» **ABOUT THIS EXERCISE**:
Return the following data exactly, with all pictures left out.

Detected change data:
———

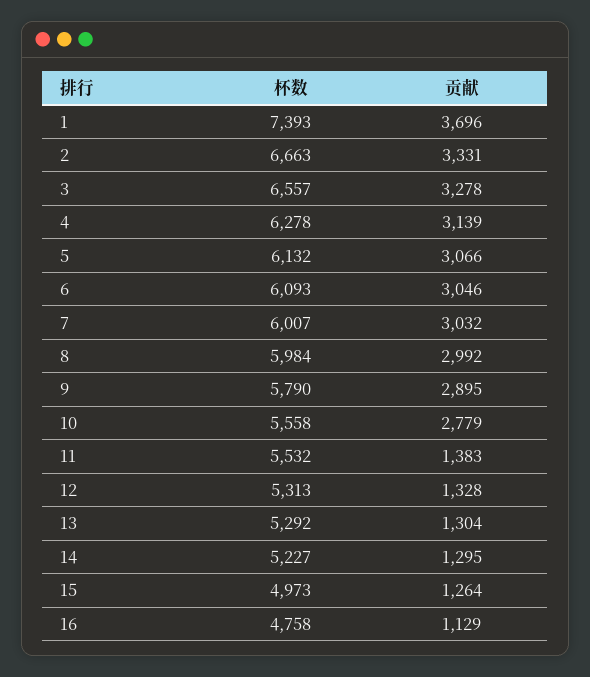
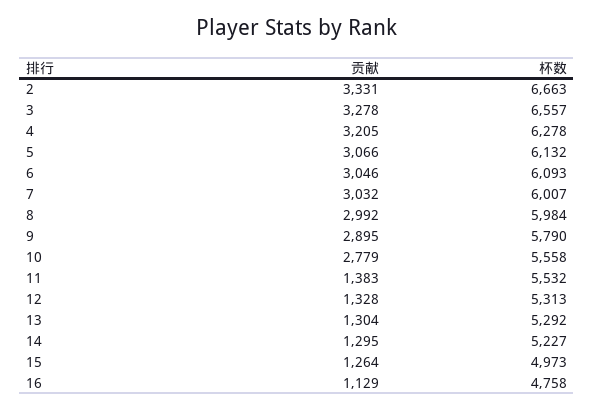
  {
    "杯数": {
-     "1": 7393,
      "2": 6663,
      "3": 6557,
      "4": 6278,
      "5": 6132,
      "6": 6093,
      "7": 6007,
      "8": 5984,
      "9": 5790,
      "10": 5558,
      "11": 5532,
      "12": 5313,
      "13": 5292,
      "14": 5227,
      "15": 4973,
      "16": 4758
    },
    "贡献": {
-     "1": 3696,
      "2": 3331,
      "3": 3278,
-     "4": 3139,
+     "4": 3205,
      "5": 3066,
      "6": 3046,
      "7": 3032,
      "8": 2992,
      "9": 2895,
      "10": 2779,
      "11": 1383,
      "12": 1328,
      "13": 1304,
      "14": 1295,
      "15": 1264,
      "16": 1129
    }
  }

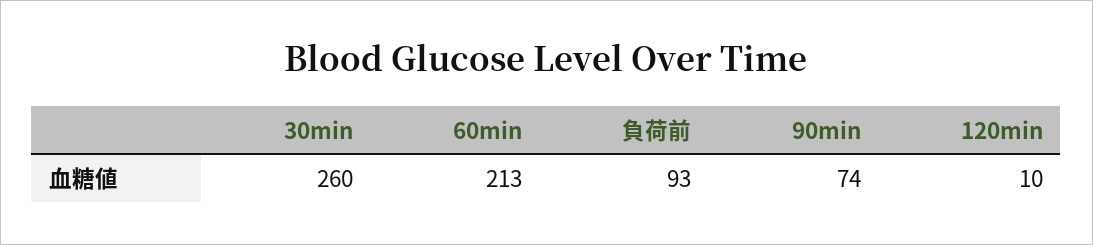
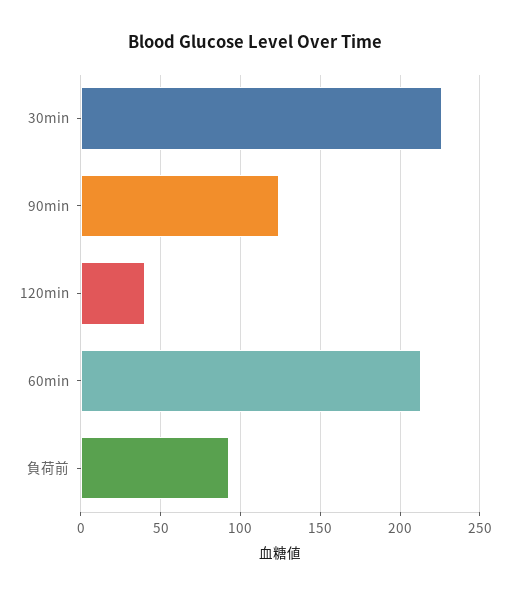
  {
-   "30min": 260,
+   "30min": 225,
    "60min": 213,
    "負荷前": 93,
-   "90min": 74,
+   "90min": 125,
-   "120min": 10
+   "120min": 40
  }

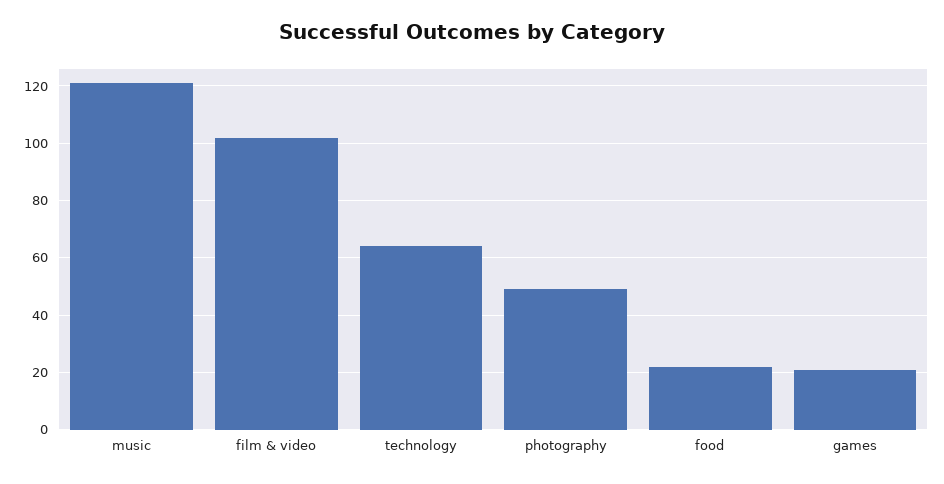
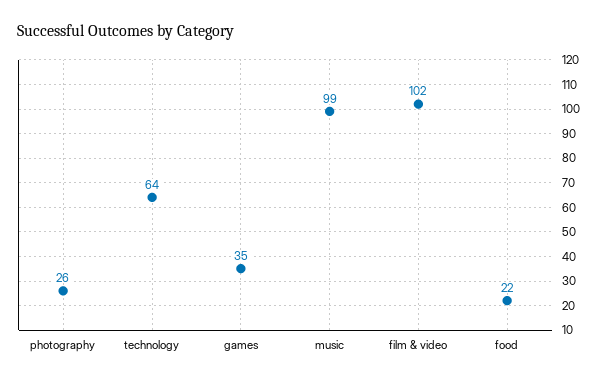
  {
-   "music": 120,
+   "music": 99,
    "film & video": 102,
    "technology": 64,
-   "photography": 50,
+   "photography": 26,
    "food": 22,
-   "games": 20
+   "games": 35
  }

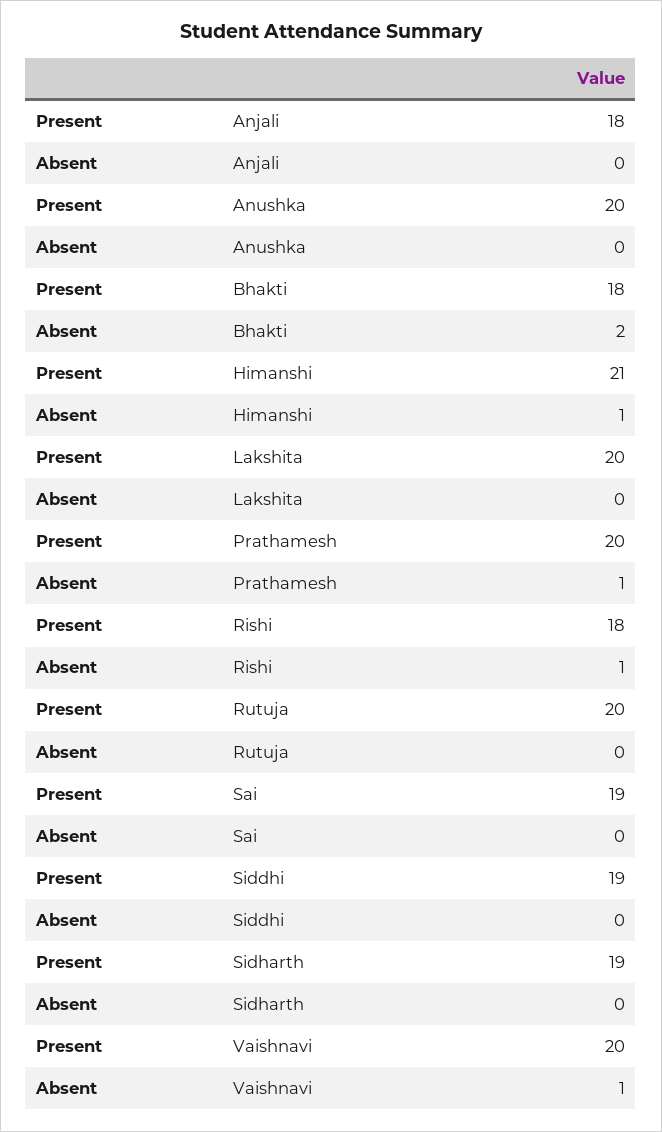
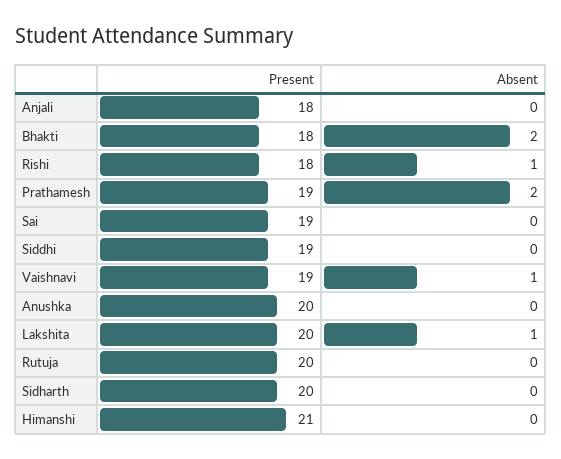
  {
    "Present": {
      "Anjali": 18,
      "Anushka": 20,
      "Bhakti": 18,
      "Himanshi": 21,
      "Lakshita": 20,
-     "Prathamesh": 20,
+     "Prathamesh": 19,
      "Rishi": 18,
      "Rutuja": 20,
      "Sai": 19,
      "Siddhi": 19,
-     "Sidharth": 19,
+     "Sidharth": 20,
-     "Vaishnavi": 20
+     "Vaishnavi": 19
    },
    "Absent": {
      "Anjali": 0,
      "Anushka": 0,
      "Bhakti": 2,
-     "Himanshi": 1,
+     "Himanshi": 0,
-     "Lakshita": 0,
+     "Lakshita": 1,
-     "Prathamesh": 1,
+     "Prathamesh": 2,
      "Rishi": 1,
      "Rutuja": 0,
      "Sai": 0,
      "Siddhi": 0,
      "Sidharth": 0,
      "Vaishnavi": 1
    }
  }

———

» **SOLVED PROBLEM**:
  {
    "杯数": {
-     "1": 7393,
      "2": 6663,
      "3": 6557,
      "4": 6278,
      "5": 6132,
      "6": 6093,
      "7": 6007,
      "8": 5984,
      "9": 5790,
      "10": 5558,
      "11": 5532,
      "12": 5313,
      "13": 5292,
      "14": 5227,
      "15": 4973,
      "16": 4758
    },
    "贡献": {
-     "1": 3696,
      "2": 3331,
      "3": 3278,
-     "4": 3139,
+     "4": 3205,
      "5": 3066,
      "6": 3046,
      "7": 3032,
      "8": 2992,
      "9": 2895,
      "10": 2779,
      "11": 1383,
      "12": 1328,
      "13": 1304,
      "14": 1295,
      "15": 1264,
      "16": 1129
    }
  }

  {
-   "30min": 260,
+   "30min": 225,
    "60min": 213,
    "負荷前": 93,
-   "90min": 74,
+   "90min": 125,
-   "120min": 10
+   "120min": 40
  }

  {
-   "music": 120,
+   "music": 99,
    "film & video": 102,
    "technology": 64,
-   "photography": 50,
+   "photography": 26,
    "food": 22,
-   "games": 20
+   "games": 35
  }

  {
    "Present": {
      "Anjali": 18,
      "Anushka": 20,
      "Bhakti": 18,
      "Himanshi": 21,
      "Lakshita": 20,
-     "Prathamesh": 20,
+     "Prathamesh": 19,
      "Rishi": 18,
      "Rutuja": 20,
      "Sai": 19,
      "Siddhi": 19,
-     "Sidharth": 19,
+     "Sidharth": 20,
-     "Vaishnavi": 20
+     "Vaishnavi": 19
    },
    "Absent": {
      "Anjali": 0,
      "Anushka": 0,
      "Bhakti": 2,
-     "Himanshi": 1,
+     "Himanshi": 0,
-     "Lakshita": 0,
+     "Lakshita": 1,
-     "Prathamesh": 1,
+     "Prathamesh": 2,
      "Rishi": 1,
      "Rutuja": 0,
      "Sai": 0,
      "Siddhi": 0,
      "Sidharth": 0,
      "Vaishnavi": 1
    }
  }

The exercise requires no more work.